24. SAYININ konusu belirlendiğinde yazacağımı belirtmek isterim.

ne bileyim belki yeniden alevlenir harlı ateş...

hem güzel de bir sürprizim olacak bu işi başlatan arkadaşa...

ayrıyetten...

(bkz: moralini bozma bunlar kazma)
fazla eleştirel olduğu için heves kaçıran dergidir.

şimdi hacım buraya öykü gönderen arkadaşlar bir heves, bir istek gönderiyorlar. varlık değilsin kitaplık değilsin hani seninkini kabul ettim seninkini etmedim meselesi olmuyor. çok bokunu çıkartanı zaten almazsın da ne bileyim ben buraya öykü göndereceğime piyasadaki dergilere göndermeyi tercih ederim zira seçici kurulu tanınan, bilinen isimlerden oluşuyor. söykü'dekiler densizdir, bir halt bilmez demiyorum da malum seçme hakkı varsa ben daha iyi olandan yana hakkımı kullanırım. *
az önce yayınladığımız 24. sayı, sözlükler üzerinden yayınlanan son sayımızdır, bundan sonra herkese açık olacağız ve artık;

- bize yazılarını e-posta ile yollayan herkes söykü'de yer alabilecek,
- yazarlar ister kendi ismiyle, ister bir mahlas ile yazılarını yollayabilecek,
- öykülerde konu sınırı olmayacak,
- öyküler imla ve noktalama işaretleri düzeltilerek yayınlanacak,
- dergi 3 aylık periyot ile yayınlanacak

ve belki de en önemlisi,

artık büyük harf olacak.

bizi bu karara iten pek çok neden var, bunlardan ilki artık sözlüklerin bu tip uzun yazılar ile ilgilenen kişileri daha az barındırması, diğerleri; nispeten daha profesyonel yazarların bu oluşuma dahil olmak isteği, daha özenli ve daha iddialı bir dergicilik anlayışına geçiş zamanının gelmesi.

artık bu mecradan göçsek de, bir yanımız hep burada kalacak, sözlükler ve özellikle uludağ sözlük ile bağımız her daim sürecek.
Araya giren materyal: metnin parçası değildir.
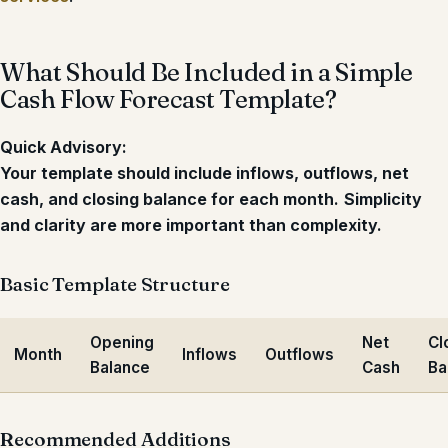
What Should Be Included in a Simple
Cash Flow Forecast Template?
Quick Advisory:
Your template should include inflows, outflows, net
cash, and closing balance for each month.
Simplicity
and clarity are more important than complexity.
Basic Template Structure
Opening
Net
Cl
Month
Inflows
Outflows
Balance
Cash
Ba
Recommended Additions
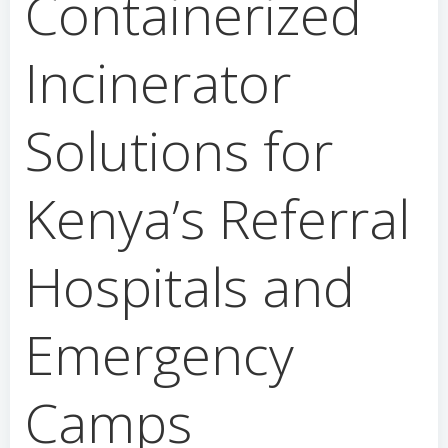
Containerized
Incinerator
Solutions for
Kenya’s Referral
Hospitals and
Emergency
Camps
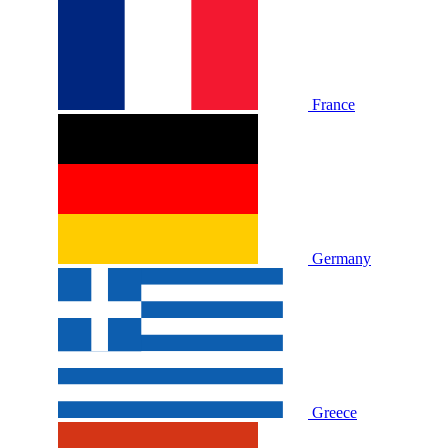
France
Germany
Greece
yeni sayımız 1 nisan'da yayınlanacak, o zamana kadar hepinize mutluluklar diliyorum.

***

duyuru: 2013 antolojisi yarın geliyor.
duyuru: söykü'nün 25. sayısı; "2014-1"'e öyküsüyle katkıda bulunmak isteyen yazarlar, 1 mart tarihine kadar soykuyolla@gmail.com adresine yollayabilirler.

dergileri okumak için: http://www.soykudergi.com/
bundan sonra bizi takip etmek için: https://www.facebook.com/Uludagsoyku
hem kendi yazılarınızı duyurmak, hem de bizi takip etmek için: https://www.facebook.com/groups/235844273203561/
alabora olmamaya direnen tekne. sağa sola yalpalıyor.
şimdiye kadar içinde 4 öykümün bulunduğu oluşum.

kişisel spoiler

--spoiler--
yazamama nedenlerim fazla olmasından ötürü fazlaca zaman ayıramadım neyazık ki.

şimdilerde geçmiş konularda birşeyler karalamaya başladım.

ancak bu oluşum içersinde beni fazlasıyla memnun eden şey nedir derseniz? yazdığım öykülere söykü.com da oluşturulan kapaklardır.

tam istediğim gibi olmuştur her daim.

söykü ye soruyorum bu işi kim yüklendiyse bana bir mesaj atsın. ki ona teşekkürlerimi şelalece sunayım.

ha 24 sayı için 24 öykü yazacağım kendimce. ve enteresan birşey deneyeceğim.
şayet başarabilirsem bu 24 öyküyü ahbaplığımı sürdürdüğüm ülkenin en büyük yazarlarında birine okutturacağım.
o da beğenirse ve yönlendirirse kitap yoluna girişeceğim.
ancak bunun için çokça katetmem gereken yol var.
yazılmış olna öykülerimin tekrar tekrar gözden geçirilmem ve eleştirilerle güncellemeye gitmem gerekecek.

hani olurda kitap haline getirebilirsem şayet.
sözüm söz söykü yü başlatanlara da armağan edeceğim kitabı.
--spoiler--

milleti bilmem ancak benim için konu sınırlaması olması daha güzel oluyordu; zira, konu belli olunca hikaye gözlerimde bir şerit misali yolunu alıyordu.
o yüzden temasız öykülerden hep kaçındım. bla bla bla...
şu sıralar girilemeyen e-dergi. yeni formatla ilgili çalışmalar olduğunu duydum, hayırlısı.
sanırım azalarak biten proje. oysa ne kadar güzel hikayeler çıkıyordu içinden. üstelik web sitesinde bazı kısımlara da ulaşılamıyor, geçmiş hikayeleri okumak istesek de okuyamıyoruz.
YD Prevent Comment impersonation adlı plugin'i ftp'den kaldırırlarsa çalışacak olan site. zaten çok problemli bir plugin. YD'nin her türlü eklentisinden uzak durun derim. Bir de siteye optimizasyon doğru düzgün yapılmamış. indeks almaması gereken ve sitenin seo'sunu kötü yönde etkileyecek sayfalar hep indeks almış. Ana sayfa çok önde çıkması gerekirken, kategoriler (ki bana göre öncelik sırası en son olması gerekir bunların. kişiye göre de değişir) almış başını yürümüş.